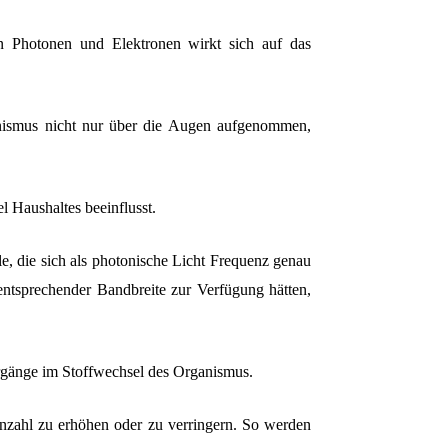
n Photonen und Elektronen wirkt sich auf das
nismus nicht nur über die Augen aufgenommen,
l Haushaltes beeinflusst.
le, die sich als photonische Licht Frequenz genau
ntsprechender Bandbreite zur Verfügung hätten,
rgänge im Stoffwechsel des Organismus.
nzahl zu erhöhen oder zu verringern. So werden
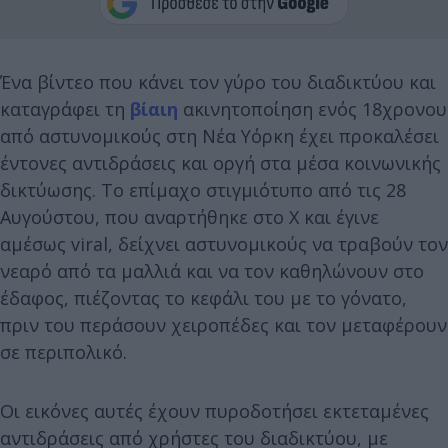
Ένα βίντεο που κάνει τον γύρο του διαδικτύου και
καταγράφει τη
βίαιη
ακινητοποίηση ενός 18χρονου
από αστυνομικούς στη Νέα Υόρκη έχει προκαλέσει
έντονες αντιδράσεις και οργή στα μέσα κοινωνικής
δικτύωσης. Το επίμαχο στιγμιότυπο από τις 28
Αυγούστου, που αναρτήθηκε στο Χ και έγινε
αμέσως viral, δείχνει αστυνομικούς να τραβούν τον
νεαρό από τα μαλλιά και να τον καθηλώνουν στο
έδαφος, πιέζοντας το κεφάλι του με το γόνατο,
πριν του περάσουν χειροπέδες και τον μεταφέρουν
σε περιπολικό.
Οι εικόνες αυτές έχουν πυροδοτήσει εκτεταμένες
αντιδράσεις από χρήστες του διαδικτύου, με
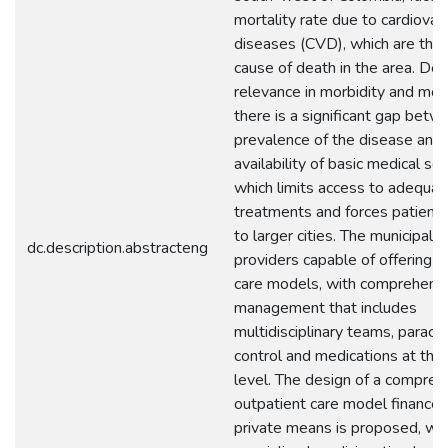
mortality rate due to cardiovas
diseases (CVD), which are the
cause of death in the area. Des
relevance in morbidity and mort
there is a significant gap betw
prevalence of the disease and 
availability of basic medical ser
which limits access to adequat
treatments and forces patients
to larger cities. The municipali
dc.description.abstracteng
providers capable of offering e
care models, with comprehens
management that includes
multidisciplinary teams, paraclin
control and medications at the
level. The design of a compreh
outpatient care model finance
private means is proposed, whi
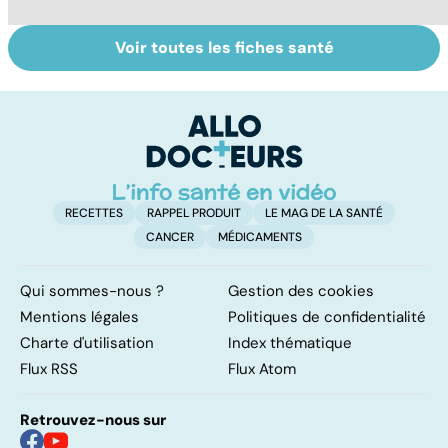
Voir toutes les fiches santé
HPV : tout savoir
Glandes
P
sur les
salivaires : les
l
papillomavirus
tumeurs de la
glande parotide
RECETTES
RAPPEL PRODUIT
LE MAG DE LA SANTÉ
CANCER
MÉDICAMENTS
Qui sommes-nous ?
Gestion des cookies
Mentions légales
Politiques de confidentialité
Charte d'utilisation
Index thématique
Flux RSS
Flux Atom
Retrouvez-nous sur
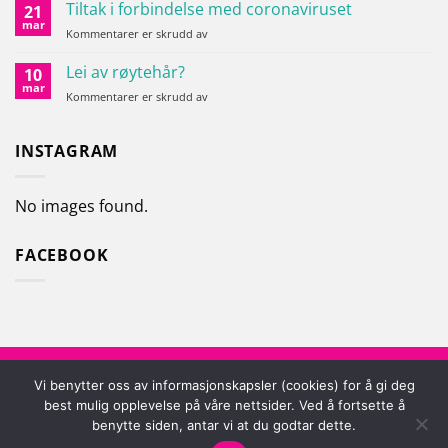
hunden
Tiltak i forbindelse med coronaviruset
21
din
mar
for
Kommentarer er skrudd av
varm
Tiltak
i
Lei av røytehår?
10
forbindelse
mar
for
Kommentarer er skrudd av
med
Lei
coronaviruset
av
røytehår?
INSTAGRAM
No images found.
FACEBOOK
Vipps
Klarna
Visa
MasterCard
Vi benytter oss av informasjonskapsler (cookies) for å gi deg
best mulig opplevelse på våre nettsider. Ved å fortsette å
BUTIKKEN VÅR
KONTAKT OSS
OM PETZ
benytte siden, antar vi at du godtar dette.
RETUR OG REKLAMASJON
FAQ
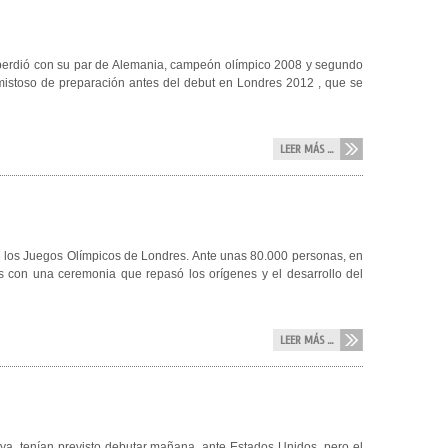
perdió con su par de Alemania, campeón olímpico 2008 y segundo
amistoso de preparación antes del debut en Londres 2012 , que se
LEER MÁS ...
 de los Juegos Olímpicos de Londres. Ante unas 80.000 personas, en
 con una ceremonia que repasó los orígenes y el desarrollo del
LEER MÁS ...
aya, tenían previsto debutar mañana, ante Estados Unidos, pero el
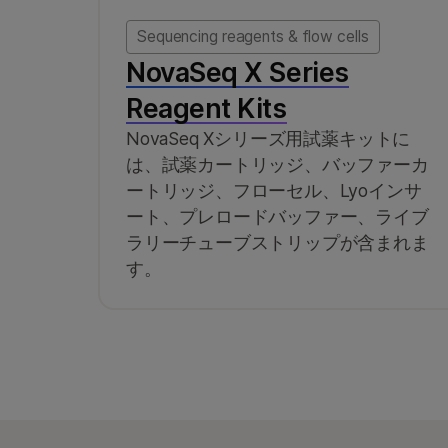
Sequencing reagents & flow cells
NovaSeq X Series
Reagent Kits
NovaSeq Xシリーズ用試薬キットに
は、試薬カートリッジ、バッファーカ
ートリッジ、フローセル、Lyoインサ
ート、プレロードバッファー、ライブ
ラリーチューブストリップが含まれま
す。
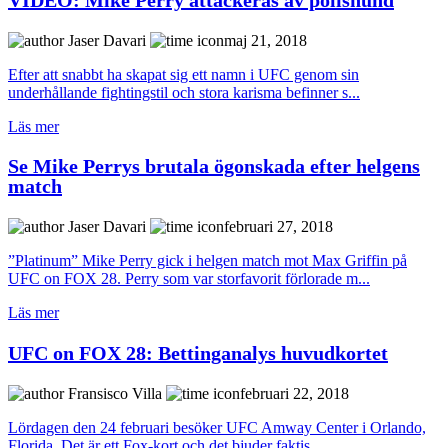
Jaser Davari
maj 21, 2018
Efter att snabbt ha skapat sig ett namn i UFC genom sin
underhållande fightingstil och stora karisma befinner s...
Läs mer
Se Mike Perrys brutala ögonskada efter helgens
match
Jaser Davari
februari 27, 2018
”Platinum” Mike Perry gick i helgen match mot Max Griffin på
UFC on FOX 28. Perry som var storfavorit förlorade m...
Läs mer
UFC on FOX 28: Bettinganalys huvudkortet
Fransisco Villa
februari 22, 2018
Lördagen den 24 februari besöker UFC Amway Center i Orlando,
Florida. Det är ett Fox-kort och det bjuder faktis...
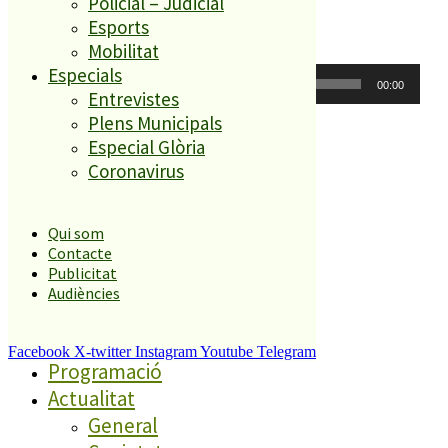
Policial – Judicial
Darrer informatiu
Esports
Mobilitat
Reproductor
Especials
00:00
00:00
d'àudio
Entrevistes
Plens Municipals
Especial Glòria
Coronavirus
Qui som
Contacte
Publicitat
Directe 107.7FM
Audiències
Darrer informatiu
Podcasts
Facebook
X-twitter
Instagram
Youtube
Telegram
Programació
Actualitat
General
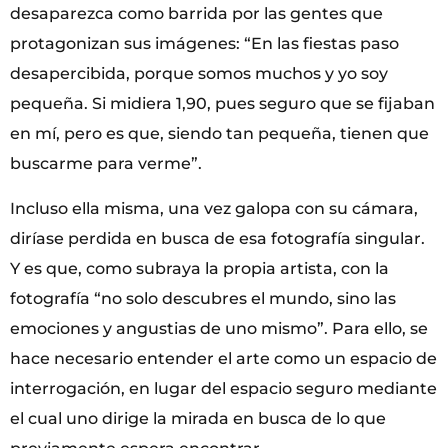
desaparezca como barrida por las gentes que
protagonizan sus imágenes: “En las fiestas paso
desapercibida, porque somos muchos y yo soy
pequeña. Si midiera 1,90, pues seguro que se fijaban
en mí, pero es que, siendo tan pequeña, tienen que
buscarme para verme”.
Incluso ella misma, una vez galopa con su cámara,
diríase perdida en busca de esa fotografía singular.
Y es que, como subraya la propia artista, con la
fotografía “no solo descubres el mundo, sino las
emociones y angustias de uno mismo”. Para ello, se
hace necesario entender el arte como un espacio de
interrogación, en lugar del espacio seguro mediante
el cual uno dirige la mirada en busca de lo que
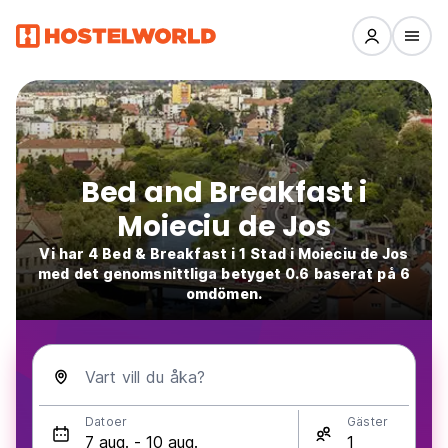
Bed and Breakfast i
Moieciu de Jos
Vi har 4 Bed & Breakfast i 1 Stad i Moieciu de Jos
med det genomsnittliga betyget 0.6 baserat på 6
omdömen.
Vart vill du åka?
Datoer
Gäster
⁂
== TASK ITEM ==
Recreate the listing above word for word, dropping each picture it contains.

== TASK ANSWER ==
n Photonen und Elektronen wirkt sich auf das
nismus nicht nur über die Augen aufgenommen,
l Haushaltes beeinflusst.
le, die sich als photonische Licht Frequenz genau
ntsprechender Bandbreite zur Verfügung hätten,
rgänge im Stoffwechsel des Organismus.
nzahl zu erhöhen oder zu verringern. So werden
Ένα βίντεο που κάνει τον γύρο του διαδικτύου και
καταγράφει τη
βίαιη
ακινητοποίηση ενός 18χρονου
από αστυνομικούς στη Νέα Υόρκη έχει προκαλέσει
έντονες αντιδράσεις και οργή στα μέσα κοινωνικής
δικτύωσης. Το επίμαχο στιγμιότυπο από τις 28
Αυγούστου, που αναρτήθηκε στο Χ και έγινε
αμέσως viral, δείχνει αστυνομικούς να τραβούν τον
νεαρό από τα μαλλιά και να τον καθηλώνουν στο
έδαφος, πιέζοντας το κεφάλι του με το γόνατο,
πριν του περάσουν χειροπέδες και τον μεταφέρουν
σε περιπολικό.
Οι εικόνες αυτές έχουν πυροδοτήσει εκτεταμένες
αντιδράσεις από χρήστες του διαδικτύου, με
mortality rate due to cardiovas
diseases (CVD), which are the
cause of death in the area. Des
relevance in morbidity and mort
there is a significant gap betw
prevalence of the disease and 
availability of basic medical ser
which limits access to adequat
treatments and forces patients
to larger cities. The municipali
dc.description.abstracteng
providers capable of offering e
care models, with comprehens
management that includes
multidisciplinary teams, paraclin
control and medications at the
level. The design of a compreh
outpatient care model finance
private means is proposed, whi
Voir toutes les fiches santé
HPV : tout savoir
Glandes
P
sur les
salivaires : les
l
papillomavirus
tumeurs de la
glande parotide
RECETTES
RAPPEL PRODUIT
LE MAG DE LA SANTÉ
CANCER
MÉDICAMENTS
Qui sommes-nous ?
Gestion des cookies
Mentions légales
Politiques de confidentialité
Charte d'utilisation
Index thématique
Flux RSS
Flux Atom
Retrouvez-nous sur
hunden
Tiltak i forbindelse med coronaviruset
21
din
mar
for
Kommentarer er skrudd av
varm
Tiltak
i
Lei av røytehår?
10
forbindelse
mar
for
Kommentarer er skrudd av
med
Lei
coronaviruset
av
røytehår?
INSTAGRAM
No images found.
FACEBOOK
Vipps
Klarna
Visa
MasterCard
Vi benytter oss av informasjonskapsler (cookies) for å gi deg
best mulig opplevelse på våre nettsider. Ved å fortsette å
BUTIKKEN VÅR
KONTAKT OSS
OM PETZ
benytte siden, antar vi at du godtar dette.
RETUR OG REKLAMASJON
FAQ
perdió con su par de Alemania, campeón olímpico 2008 y segundo
amistoso de preparación antes del debut en Londres 2012 , que se
LEER MÁS ...
 de los Juegos Olímpicos de Londres. Ante unas 80.000 personas, en
 con una ceremonia que repasó los orígenes y el desarrollo del
LEER MÁS ...
aya, tenían previsto debutar mañana, ante Estados Unidos, pero el
Sequencing reagents & flow cells
NovaSeq X Series
Reagent Kits
NovaSeq Xシリーズ用試薬キットに
は、試薬カートリッジ、バッファーカ
ートリッジ、フローセル、Lyoインサ
ート、プレロードバッファー、ライブ
ラリーチューブストリップが含まれま
す。
Jaser Davari
maj 21, 2018
Efter att snabbt ha skapat sig ett namn i UFC genom sin
underhållande fightingstil och stora karisma befinner s...
Läs mer
Se Mike Perrys brutala ögonskada efter helgens
match
Jaser Davari
februari 27, 2018
”Platinum” Mike Perry gick i helgen match mot Max Griffin på
UFC on FOX 28. Perry som var storfavorit förlorade m...
Läs mer
UFC on FOX 28: Bettinganalys huvudkortet
Fransisco Villa
februari 22, 2018
Lördagen den 24 februari besöker UFC Amway Center i Orlando,
Florida. Det är ett Fox-kort och det bjuder faktis...
Policial – Judicial
Darrer informatiu
Esports
Mobilitat
Reproductor
Especials
00:00
00:00
d'àudio
Entrevistes
Plens Municipals
Especial Glòria
Coronavirus
Qui som
Contacte
Publicitat
Directe 107.7FM
Audiències
Darrer informatiu
Podcasts
Facebook
X-twitter
Instagram
Youtube
Telegram
Programació
Actualitat
General
desaparezca como barrida por las gentes que
protagonizan sus imágenes: “En las fiestas paso
desapercibida, porque somos muchos y yo soy
pequeña. Si midiera 1,90, pues seguro que se fijaban
en mí, pero es que, siendo tan pequeña, tienen que
buscarme para verme”.
Incluso ella misma, una vez galopa con su cámara,
diríase perdida en busca de esa fotografía singular.
Y es que, como subraya la propia artista, con la
fotografía “no solo descubres el mundo, sino las
emociones y angustias de uno mismo”. Para ello, se
hace necesario entender el arte como un espacio de
interrogación, en lugar del espacio seguro mediante
el cual uno dirige la mirada en busca de lo que
Bed and Breakfast i
Moieciu de Jos
Vi har 4 Bed & Breakfast i 1 Stad i Moieciu de Jos
med det genomsnittliga betyget 0.6 baserat på 6
omdömen.
Vart vill du åka?
Datoer
Gäster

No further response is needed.